Pfizer discontinued its marketing programme for Neurontin in 2004 after the drug became available as a generic. That same year, the company paid $430 million to settle federal criminal and civil claims that one of its subsidiaries had promoted the drug for unapproved uses.
In 2009, Pfizer was fined $2.3 billion, then the largest healthcare fraud settlement and the largest criminal fine ever imposed in the US Pfizer pleaded guilty to misbranding the painkiller Bextra with “the intent to defraud or mislead,” promoting the drug to treat acute pain at dosages the FDA had previously deemed dangerously high.
The government alleged that Pfizer had paid kickbacks to compliant doctors and also promoted three other drugs illegally: the antipsychotic Geodon, an antibiotic Zyvox and the antiepileptic drug Lyrica.
In 2009, Pfizer paid $750 million to settle 35,000 claims that its drug, Rezulin, was responsible for 63 deaths and dozens of liver failures. Rezulin’s withdrawal from the US market on March 21, 2000, followed negotiations between the drug’s manufacturer and the FDA.
Senior FDA officials had long stood behind the drug despite a mounting death toll and Rezulin’s absence of proven life-saving benefits. The position of the FDA officials stood in contrast to their counterparts in Britain, where Rezulin was removed effectively on December 1, 1997.
In 2010, Pfizer was ordered to pay $142.1 million in damages for violating federal anti-racketeering law by its fraudulent sale and marketing of Neurontin for uses not approved by the FDA. The jury found that Pfizer’s marketing of Neurontin violated both the Racketeer Influenced and Corrupt Organizations Act and California’s Unfair Competition Law.
In 2010, the New York Times published an article entitled “Pfizer Gives Details on Payments to Doctors.” Pfizer admitted that it paid about $20 million to 4,500 doctors and other medical professionals for consulting and speaking on its behalf in the last six months of 2009.
Pfizer also paid $15.3 million to 250 academic medical centres and other research groups for clinical trials in the same period. The disclosures were required by an agreement that the company signed to settle a federal investigation into the illegal promotion of drugs for off-label uses.
In 2010, Blue Cross Blue Shield filed a lawsuit against Pfizer, accusing the pharmaceutical giant of illegally bribing 5,000 doctors with lavish Caribbean vacations, golf games, massages and other recreational activities to convince doctors to use Bextra for off-label use.
In 2010, leaked cables between Pfizer and US officials in Nigeria showed that Pfizer had hired investigators to unearth evidence of corruption against the Nigerian attorney-general to blackmail him to drop legal action over the controversial 1996 Trovan trial involving children with meningitis.
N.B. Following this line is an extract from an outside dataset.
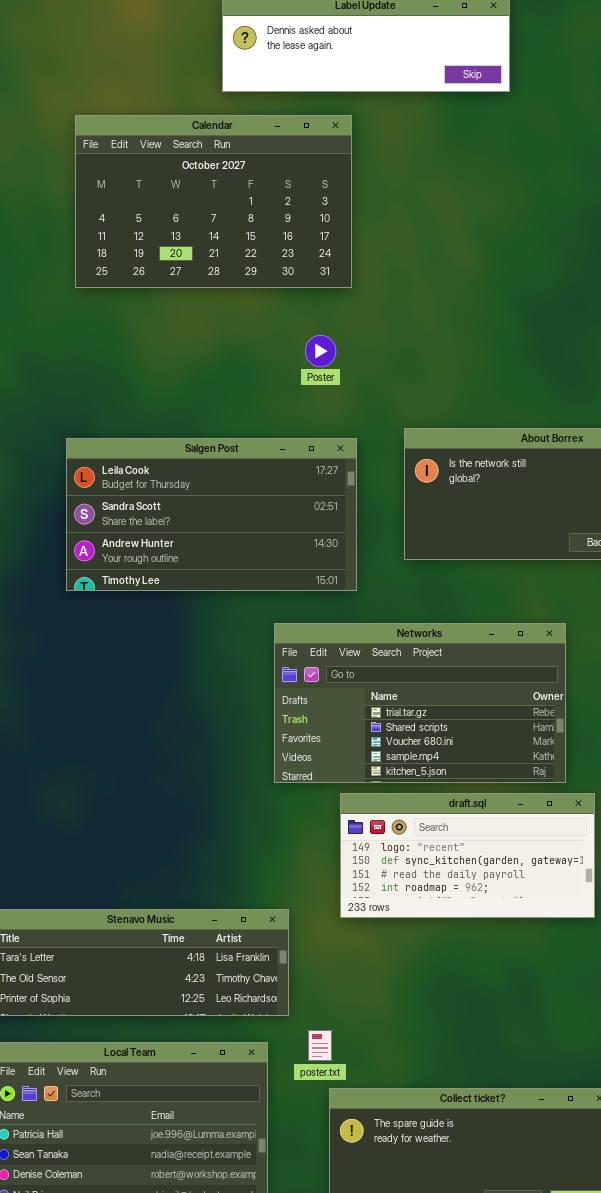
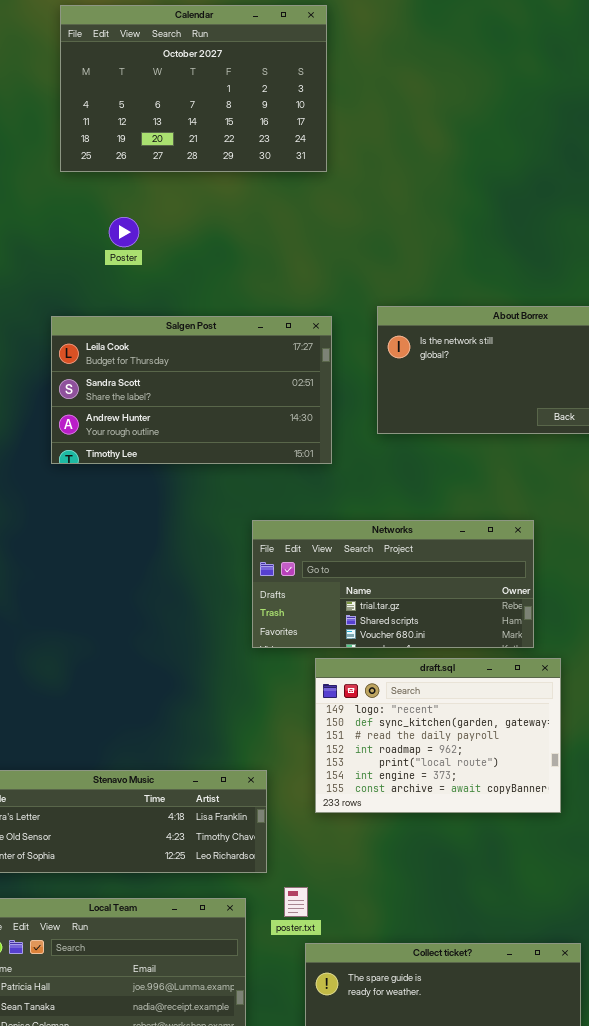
Poster: [305,335,336,367] -> [109,217,139,247], moved
Networks: [274,623,566,783] -> [252,520,534,648], resized
draft.sql: [340,793,595,918] -> [315,658,561,813], resized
In 2009, Pfizer agreed to pay $75 million to the families harmed during the 1996 drug trial. Still, the cables suggest that the US drug giant was looking for blackmail to get the Nigerian attorney-general to drop the $6 billion federal suit against Pfizer.
The leaks showed that Pfizer’s investigators were passing ‘damaging’ information to the local media and threatening the attorney-general that much more damaging information would come out if he did not drop the suit. The $6 billion lawsuit was dropped in 2009.
In 2012, the Securities and Exchange Commission charged Pfizer Inc with violating the Foreign Corrupt Practices Act when its subsidiaries bribed doctors and other healthcare professionals employed by foreign governments in Bulgaria, China, Croatia, Czech Republic, Italy, Kazakhstan, Russia and Serbia to win business.
According to the Securities and Exchange Commission, employees of Pfizer’s subsidiaries authorised and made cash payments and provided other incentives to bribe government doctors to utilise Pfizer products.